Because the new production is staged in a photo studio, it's only fitting that the usher hands out disposable cameras along with programs. Theatergoers are encouraged to get into the spirit and take pictures throughout the play.
Make that the plays. For "Overexposed," OnSite commissioned two writers, Lauren Dusek and Dan Rubin, to create new, related scripts. The writers had to set their plays in the sleek photo studio (housed in a handsome old building).
They also were required to use the same actors: OnSite co-founder (with Kristen Edler) Ann Marie Mohr, Katie Puglisi, Shewan Howard and Joe Hanrahan. Hanrahan makes an especially apt casting choice. A veteran St. Louis theater artist, he's explored a lot of offbeat locations, from art galleries to abandoned breweries, with his own troupe, the Midnight Company.
"The Shoot," by Dusek, and "Dodging and Burning," by Rubin, met those requirements and more. As the Dada writer and performance artist Tristran Tzara said, the limitations are the interesting part. Here, specifics of time, place and person coolly combine for two keenly observed comedies.
Both are straight-ahead "relationship" plays, a plus — the setting is weird enough. And in a way, they suit the setting. "Overexposed" suggests that in life, as in photography, what we know about other people and events is probably less than we think we know. Something's always left out of the frame.
"The Shoot" takes place at a catastrophic advertising shoot for a natural foods company; "Dodging and Burning" takes place in a studio where a successful young photographer is entertaining old friends.

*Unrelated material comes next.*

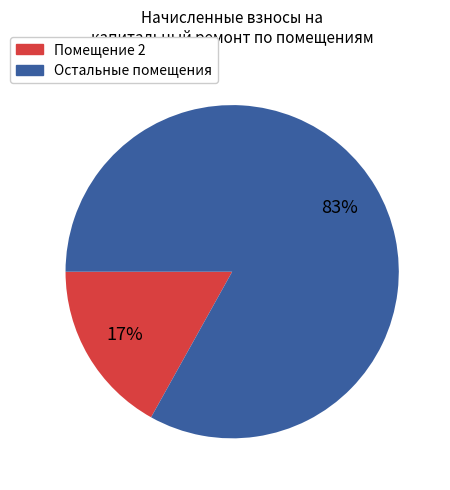

Does any single category account for the majority?

Yes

In both plays, the conversation is clever, roiling with emotional undercurrents and stuffed with secrets. The four actors — who play different characters in the two plays — are practically on top of the audience, which moves with the action.

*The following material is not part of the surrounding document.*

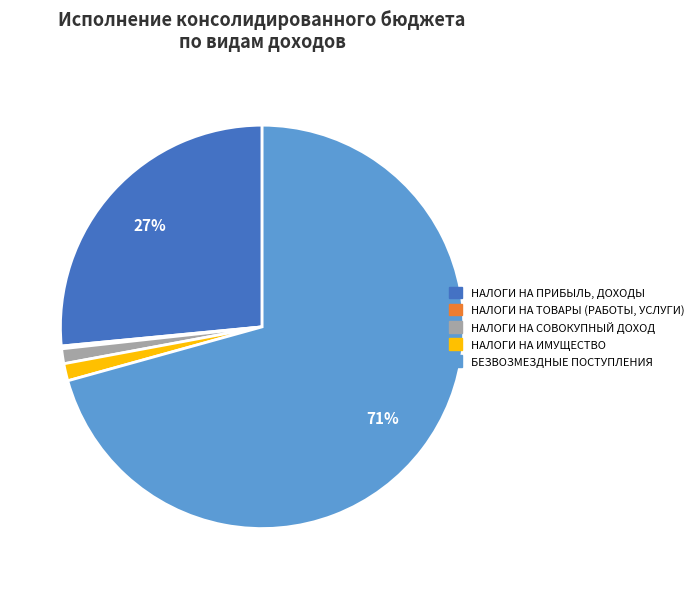

Is there any slice that represents more than half of the pie?

Yes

"The Shoot" starts in the studio's foyer, then heads into a test kitchen. Then it's up the stairs to a big lobby for "Dodging and Burning." Members of the audience sit on chairs and on the floor, on stairs and on appliances. (Casual dress is a really good idea.)
Through it all, theatergoers shoot the actors and each other whenever they want.
The plays are connected with story thread that involves the studio's manager. They're also connected by director Justin Rincker's expansive style, which lets the action flow into and around the audience. He keeps changing your perspective; he never tells you how to think.
Both plays also are very specific in terms of their here-and-now. They both make reference to work on Highway 40. Rubin's play is so grounded in time that it already verges on past tense, with a heated discussion of the Democratic primary race.
Site-specific theater, such as "Overexposed," brings those issues time-and-place to center stage. It's about the way an audience experiences the theater as much as it is about the theater itself. In other words, it makes the audience the real star of the evening. That's a different way to appreciate theater, as fun as it is thought-provoking.